Otro de los temores de los vecinos de Centauro, que dieron a conocer en mayo de este año, fue que ante el “paso de tortuga de las autoridades, el uso poco claro y poco óptimo de los recursos de reconstrucción, y sabedores que a la fecha hay 70 inmuebles ya demolidos en los que no han iniciado los trabajos de reconstrucción, desconfiamos de una demolición que pudiera dejarnos sin nuestro único patrimonio; más aún considerando que hay opiniones técnicas calificadas que opinan favorablemente respecto de una rehabilitación”.

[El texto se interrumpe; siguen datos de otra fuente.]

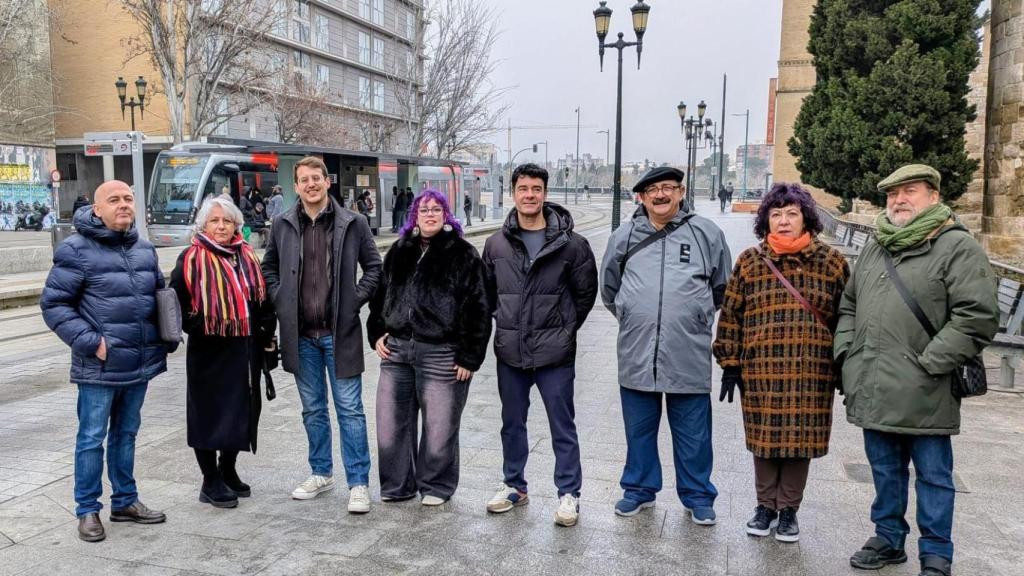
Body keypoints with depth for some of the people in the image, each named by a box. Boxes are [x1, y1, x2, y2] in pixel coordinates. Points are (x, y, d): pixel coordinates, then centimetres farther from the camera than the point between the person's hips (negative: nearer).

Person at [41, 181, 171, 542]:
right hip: (99, 367, -5)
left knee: (126, 434, 17)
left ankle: (125, 501, 29)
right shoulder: (76, 250, -8)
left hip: (139, 364, 6)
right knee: (92, 439, 5)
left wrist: (164, 337, 9)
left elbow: (160, 294, 22)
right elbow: (53, 305, -8)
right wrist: (90, 342, -16)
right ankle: (87, 510, 18)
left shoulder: (145, 249, 10)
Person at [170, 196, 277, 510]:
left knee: (242, 412, 12)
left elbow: (262, 299, 17)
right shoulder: (191, 260, -6)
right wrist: (197, 326, -15)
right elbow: (176, 303, -5)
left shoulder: (247, 257, 10)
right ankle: (210, 482, 15)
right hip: (208, 353, -5)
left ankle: (228, 472, 30)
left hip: (245, 351, 6)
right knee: (210, 413, 2)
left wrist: (267, 333, 12)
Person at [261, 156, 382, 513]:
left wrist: (355, 300, -5)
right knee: (312, 409, 15)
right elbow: (268, 267, 17)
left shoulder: (353, 223, -3)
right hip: (301, 335, 3)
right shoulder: (284, 225, 5)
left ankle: (358, 483, 8)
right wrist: (280, 300, 5)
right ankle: (321, 474, 30)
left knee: (349, 409, 0)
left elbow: (374, 266, 4)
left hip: (339, 332, -3)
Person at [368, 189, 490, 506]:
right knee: (392, 422, 10)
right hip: (397, 349, 5)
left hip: (441, 354, -5)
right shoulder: (399, 252, 14)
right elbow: (380, 294, 22)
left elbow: (478, 309, -7)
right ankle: (397, 484, 27)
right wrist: (377, 334, 10)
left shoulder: (463, 255, -3)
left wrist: (469, 357, -10)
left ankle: (435, 486, 23)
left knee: (439, 425, 3)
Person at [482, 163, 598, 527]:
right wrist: (507, 323, 10)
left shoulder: (569, 244, -6)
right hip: (510, 351, 4)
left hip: (555, 353, -3)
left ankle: (568, 493, 18)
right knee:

Durante toda la batalla legal, el gobierno les insistió una y otra vez que saldría mucho más económico demolerlo que rehabilitarlo. El Comité de Emergencias avaló la demolición de Centauro. Al final, 36 departamentos de 56 decidieron también que era lo mejor. Leslie ya no pudo más con la batalla legal para detener el proceso, y tuvo que despedirse de su casa cuya demolición comenzó el pasado 8 de septiembre; no obstante, en esa fecha no pudo sacar todos sus muebles.

Les dieron cinco días con el propósito de que sacara todas sus pertenencias, pero no fueron suficientes. Leslie no tenía un espacio dónde llevarlas; pudo sacar unas cuantas cosas. Confiaba en que le darían una prórroga, sin embargo las autoridades le dijeron que ella estaba retrasando la construcción. “¿Cuál reconstrucción? –les respondió enfadada– Díganme de un lugar que ya estén reconstruyendo, en el que ya haya cimentaciones o una planta baja o un primer piso; ¿en dónde está la reconstrucción? Ustedes sólo quieren demoler”.

Ahora, los habitantes de Centauro decidieron que la reconstrucción de su edificio será financiada con créditos otorgados por el Instituto de Vivienda, además, el gobierno de la Ciudad de México aportará el 10 % del total a fondo perdido; no obstante, por el momento se desconoce el monto íntegro, porque la demolición aún no concluye y por lo tanto tampoco hay estudios para levantar una vez más al Centauro.